| THE TASK |
Quote the entries below word for word, leaving out the pictures.

Start of Block

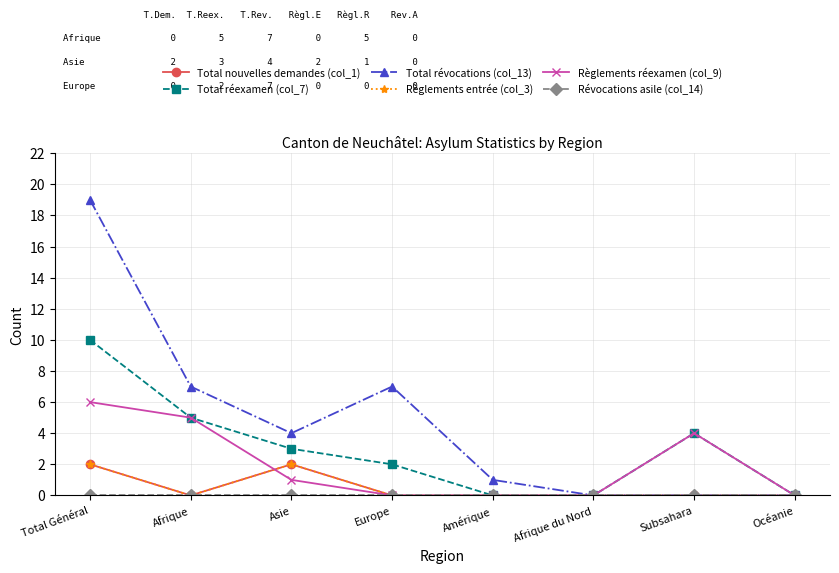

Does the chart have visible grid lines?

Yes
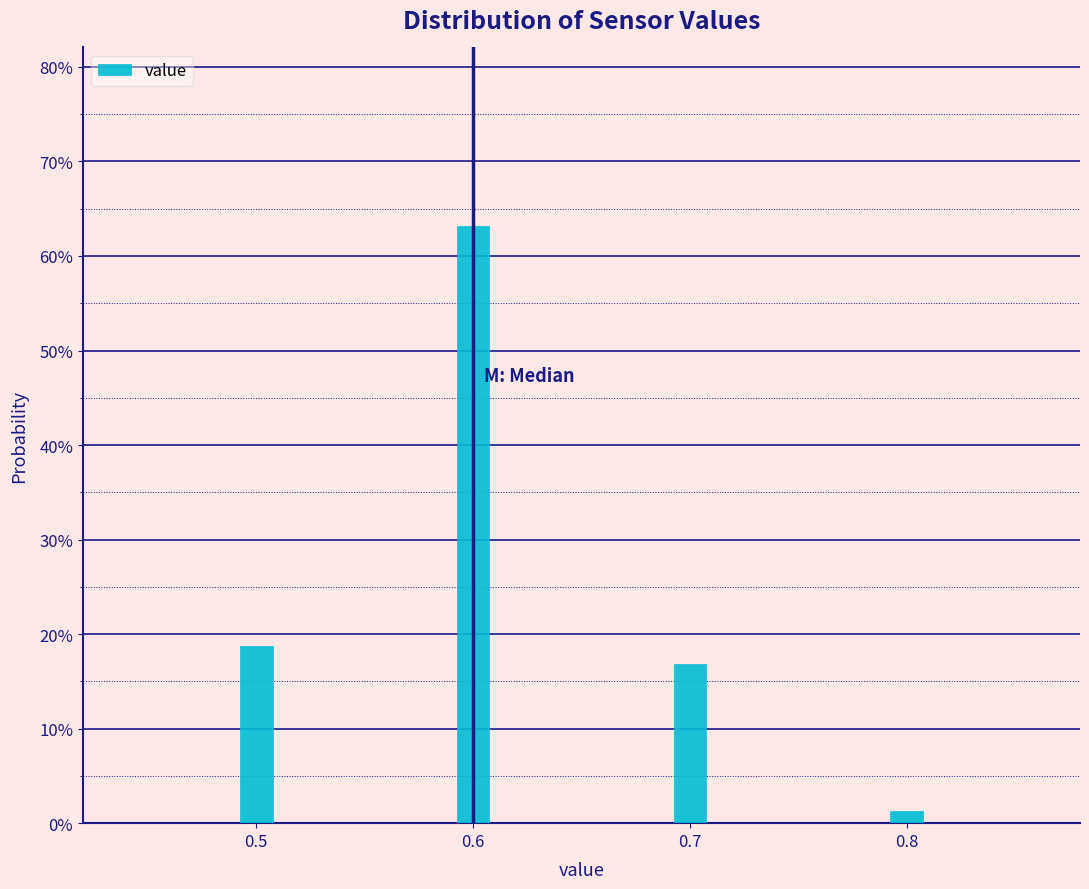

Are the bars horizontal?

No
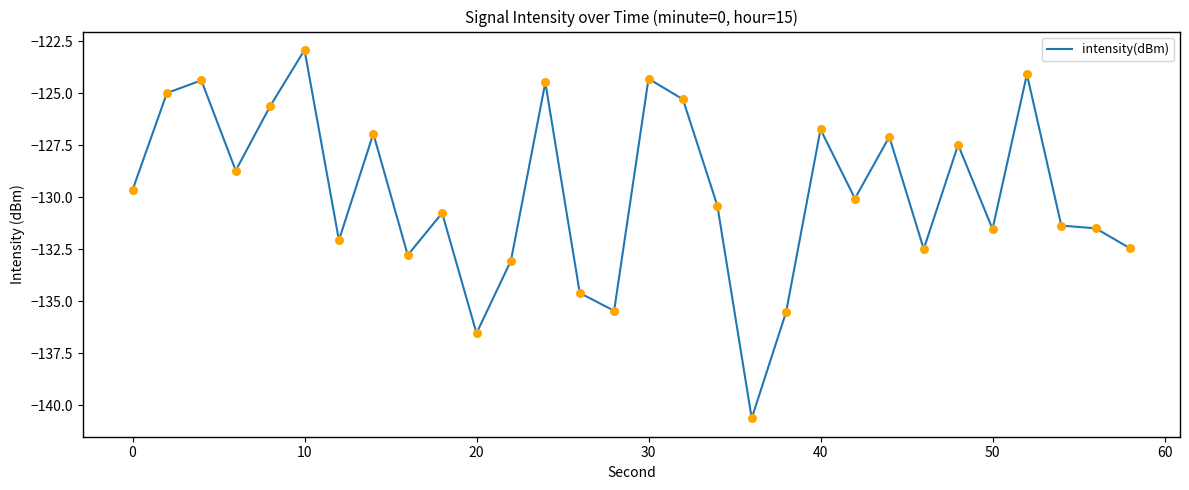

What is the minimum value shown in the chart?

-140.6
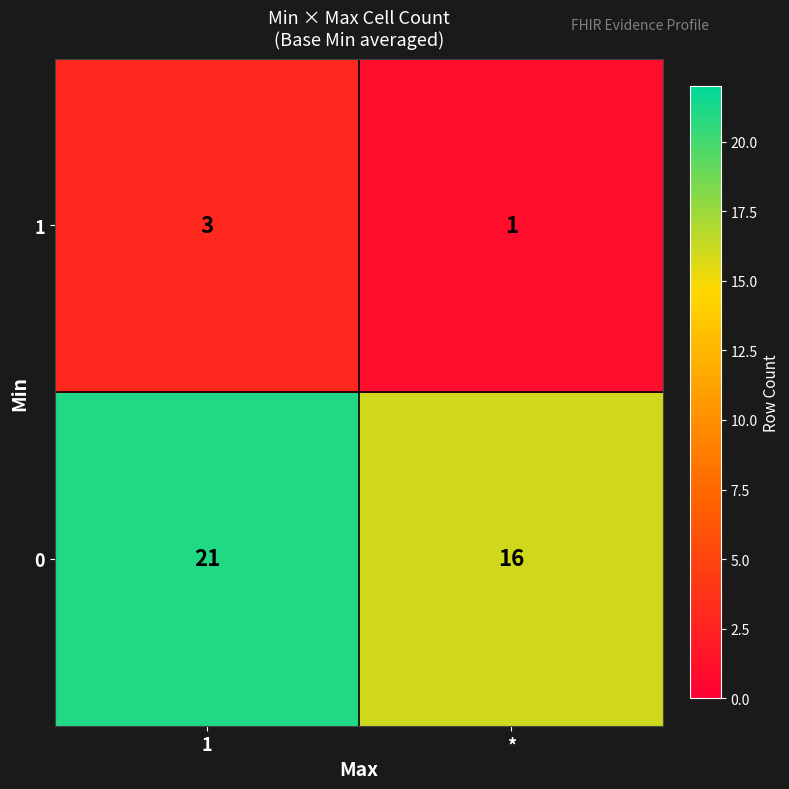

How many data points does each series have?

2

End of Block

| TASK ANSWER |
Does the chart have visible grid lines?

Yes

Are the bars horizontal?

No

What is the minimum value shown in the chart?

-140.6

How many data points does each series have?

2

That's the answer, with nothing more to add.